What to do on a lazy Saturday? Take the bus to Batroun. Officially Batroun is in the north, but the town most resembles Lebanon's coastal cities (like Jbeil, aka "Byblos"), the mostly Christian cities just north of Beirut.
To go north from Beirut, one must get a bus from the Charles Helou terminal (terminal=dodgy underpass where a bunch of buses park). In our neighborhood, we hop on the #4 mini-van toward downtown. But this can be tricky, because as I learned when my parents were here, there are actually two #4 routes and the other route goes...well, to tell the truth, I have no idea where we were that day we hopped on the wrong #4. The mini-vans pack in as many passengers as the drivers can fit--they often get flat tires--and often drive around with the sliding doors open. Luckily, either because we look American or because Nicole's a lady, the drivers come to a complete stop when we ask to get off ("hone, minfudluck" works). We hop off in Martyr's Square, walk down to the Helou, and get on a bus heading north, usually easy to identify because the drivers yell "Trabouls, Trabouls," the Arabic word for Tripoli, the northernmost point on the coastal route. The bus runs north and south all day, along the Sea, you just hop off when you get to your city.

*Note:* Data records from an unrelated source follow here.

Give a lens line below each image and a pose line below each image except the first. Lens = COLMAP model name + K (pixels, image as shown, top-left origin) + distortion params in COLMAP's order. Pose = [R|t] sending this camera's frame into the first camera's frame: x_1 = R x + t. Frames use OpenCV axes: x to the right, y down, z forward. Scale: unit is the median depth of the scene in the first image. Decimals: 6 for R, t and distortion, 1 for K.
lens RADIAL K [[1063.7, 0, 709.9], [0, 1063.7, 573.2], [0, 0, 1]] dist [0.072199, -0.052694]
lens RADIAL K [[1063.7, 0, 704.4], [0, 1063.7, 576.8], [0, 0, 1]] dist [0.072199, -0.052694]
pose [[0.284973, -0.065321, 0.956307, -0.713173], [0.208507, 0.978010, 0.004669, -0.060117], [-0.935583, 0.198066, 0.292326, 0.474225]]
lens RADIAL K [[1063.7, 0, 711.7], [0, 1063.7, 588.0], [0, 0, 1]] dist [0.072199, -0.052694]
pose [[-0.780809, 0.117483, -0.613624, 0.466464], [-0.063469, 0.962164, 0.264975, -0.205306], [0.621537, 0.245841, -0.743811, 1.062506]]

Batroun is very friendly. You can see the Mediterranean from pretty much anywhere in the village, which is full of sleepy streets, citrus groves, and cafes that serve Batroun's famous fresh lemonade. We grabbed a couple sandwiches and the waitress said to us, "Welcome to the most beautiful place in Lebanon." Why thank you. Eating our sandwiches, we saw a guy walk by with a goat on a leash. Two other goats followed behind them. Gotta love Lebanon! We wandered in and out of various old Maronite churches, including St. Stephen's, also known as the church of the fishermen. The church overlooks a marina where guys sewed fishing nets and worked on their boats. Next to the marina, the old "Phoenician wall," which some say is the oldest man-made thing in Lebanon. Actually, it's only partially man-made, as the Phoenicians fortified a natural rock wall to protect their city from flooding. We climbed on the wall, took pictures, and enjoyed the sun, which is always impossibly bright over the Mediterranean. But the great thing to do in most little towns in Lebanon: walk. Moderate temperatures, friendly people, the sun. That's why walking is the best.
To get back to Beirut, you just go stand along the side of the highway and the next bus that goes by stops for you. You pay your fifteen-hundred lira (one dollar), although sometimes they charge two-thousand on the weekend, and you're good all the way back to the capital.